Exactly as does al-Khidr, Elijah springs suddenly into view fully-fledged. He has no home, no genealogy, no tribe ; for his surname the Tishbite refers him to no known locality or tribe. He simply exists, performs prominent acts and disappears mysteriously. Like many another holy personage of his sort he never dies. He is thus immortal, and so is al. Khidr, who drank the Water of Immortality, and here we find fastened on to this last as the ubiquitous Mystery, a folk-idea, the investigation of which would carry us over the world far indeed and right down into the ages of the long past-into the deepest depths of Babylonian and Indian antiquity. Moreover, this view of al-Khidr is as alive to-day as ever it was, and it makes him a Zinda Pir, an ever-living and therefore an undying saint. This is a Persian expression as familiar to every Indian child as is the idea it conveys to other children as far afield from India as Morocco. Practically every prominent Muslim saint is a Zinda Pir, and many of them have aoquired their exemption from death from the Water of Immortality, the fountain of which is attached as well to tales of purely secular heroes who have caught the popular imagination, such as Alexander the Great and many another.
Now, Ilyas and al-Khidr have become so thoroughly mixed up in Oriental legend often in connection with Alexander-as to be looked on as the same personage, with of course the same order of tales told about both.
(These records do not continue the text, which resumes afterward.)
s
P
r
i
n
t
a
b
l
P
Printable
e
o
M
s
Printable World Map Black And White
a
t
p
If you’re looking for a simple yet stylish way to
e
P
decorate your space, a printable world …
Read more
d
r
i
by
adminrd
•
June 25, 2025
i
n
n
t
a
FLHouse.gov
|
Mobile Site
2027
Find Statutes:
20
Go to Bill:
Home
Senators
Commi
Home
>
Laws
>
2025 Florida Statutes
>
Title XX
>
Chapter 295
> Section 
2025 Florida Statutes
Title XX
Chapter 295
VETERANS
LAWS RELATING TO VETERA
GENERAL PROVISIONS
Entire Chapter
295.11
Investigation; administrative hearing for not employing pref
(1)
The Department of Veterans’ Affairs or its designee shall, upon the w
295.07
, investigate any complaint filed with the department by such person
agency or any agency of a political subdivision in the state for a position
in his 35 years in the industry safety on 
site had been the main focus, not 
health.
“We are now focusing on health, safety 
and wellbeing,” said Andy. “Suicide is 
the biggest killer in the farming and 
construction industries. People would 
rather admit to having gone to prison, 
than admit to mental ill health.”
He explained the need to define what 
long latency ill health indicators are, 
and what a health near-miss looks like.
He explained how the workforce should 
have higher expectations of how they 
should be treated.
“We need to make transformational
Whatever the one has been held to be the other has become also, and this is an important point in the general investigation. Here may I remind my hearers with a purely Western Christian education that this Address is concerned with the beliefs of Oriental peasantry mostly illiterate many of them Christians also-as much as it is concerned with those of the educated.
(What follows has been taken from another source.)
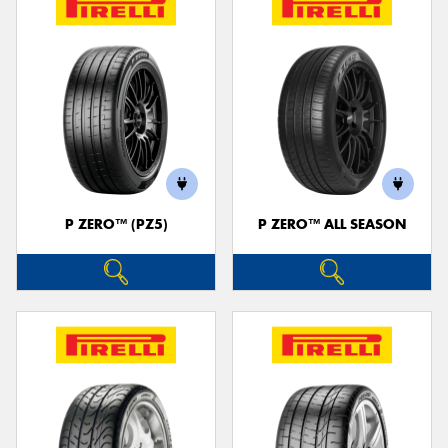
P ZERO™ (PZ5)
P ZERO™ ALL SEASON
So far we have been considering Jewish and Muslim heroes of legend, for although Elijah is also a Christian hero, he is only such in the sense that Christianity has absorbed early Judaism. It must also be said here that he is as well known in India as he is further West, since both Nestorian Christianity and Judaism are very old religions in India—the St. Thomas Christians, as they are called, dating back in the South in large numbers for a period as long as the existence of Christians in most parts of Europe. But let us now turn to early Christianity in Syria and Palestine. There we come across a great Christian hero of the late third century in St. George of Cappadocia, the hero of the well-known Dragon story, on to whom have been fastened two quite distinct legends of the bighest antiquity-the one relating to his martyrdom and the other to his saving Princess Cleodolinda from the Dragon, to which she was exposed as a human sacrifice. This legend is a memory of a custom once common, by which important personages, generally maidens of high birth, were sacrificed annually to the wild beasts that surrounded ancient cities in very early days. The forms of death attributed to St. George have often been described and can be studied in scenes depicted on A remarkable medieval Spanish altar-piece in the Victoria and Albert Museum in South Kensington-exhibiting a clear réchauffé of the various forms of death attributed to Tammuz in the early Babylonian literature, while the story fastened on to St. George about the Maid and the Dragon is as clearly & réchauffé of the ancient Greek tale of Perseus and Andromeda.